*INPUT MATERIAL:*

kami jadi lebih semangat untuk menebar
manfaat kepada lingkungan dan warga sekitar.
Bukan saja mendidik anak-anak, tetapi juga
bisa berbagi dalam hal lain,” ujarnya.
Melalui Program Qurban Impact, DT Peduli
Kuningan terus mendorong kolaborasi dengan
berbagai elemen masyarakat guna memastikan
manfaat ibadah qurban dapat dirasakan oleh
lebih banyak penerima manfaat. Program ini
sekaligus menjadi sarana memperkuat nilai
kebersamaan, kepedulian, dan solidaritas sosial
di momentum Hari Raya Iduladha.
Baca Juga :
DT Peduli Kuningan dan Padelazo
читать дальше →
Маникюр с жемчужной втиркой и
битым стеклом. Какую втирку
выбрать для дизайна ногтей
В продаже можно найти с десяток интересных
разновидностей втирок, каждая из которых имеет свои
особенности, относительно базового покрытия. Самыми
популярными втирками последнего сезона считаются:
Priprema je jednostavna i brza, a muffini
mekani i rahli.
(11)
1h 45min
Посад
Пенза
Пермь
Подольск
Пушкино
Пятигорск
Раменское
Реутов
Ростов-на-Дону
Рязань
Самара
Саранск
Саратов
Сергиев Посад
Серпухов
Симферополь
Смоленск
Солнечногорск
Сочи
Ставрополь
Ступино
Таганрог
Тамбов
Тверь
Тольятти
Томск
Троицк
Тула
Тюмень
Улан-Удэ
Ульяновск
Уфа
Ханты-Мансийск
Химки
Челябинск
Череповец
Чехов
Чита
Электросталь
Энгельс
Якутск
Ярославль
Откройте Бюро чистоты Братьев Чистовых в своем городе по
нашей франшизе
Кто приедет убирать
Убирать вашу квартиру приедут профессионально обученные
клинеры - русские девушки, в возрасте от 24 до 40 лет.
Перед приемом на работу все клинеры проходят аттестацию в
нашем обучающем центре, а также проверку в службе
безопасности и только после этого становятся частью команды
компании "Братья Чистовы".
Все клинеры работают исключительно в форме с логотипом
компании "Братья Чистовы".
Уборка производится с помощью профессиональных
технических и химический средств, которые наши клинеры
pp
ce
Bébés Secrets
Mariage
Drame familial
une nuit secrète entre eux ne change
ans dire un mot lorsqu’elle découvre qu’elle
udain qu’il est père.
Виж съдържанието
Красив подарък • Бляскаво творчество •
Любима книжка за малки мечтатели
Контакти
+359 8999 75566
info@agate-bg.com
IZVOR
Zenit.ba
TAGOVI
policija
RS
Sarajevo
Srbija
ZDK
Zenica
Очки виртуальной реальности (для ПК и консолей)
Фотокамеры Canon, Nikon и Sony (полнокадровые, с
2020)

*TASK ITEM:* Collect the lines of the records that include the string "Program".

*SOLUTION TO THIS PROBLEM:*
Melalui Program Qurban Impact, DT Peduli
lebih banyak penerima manfaat. Program ini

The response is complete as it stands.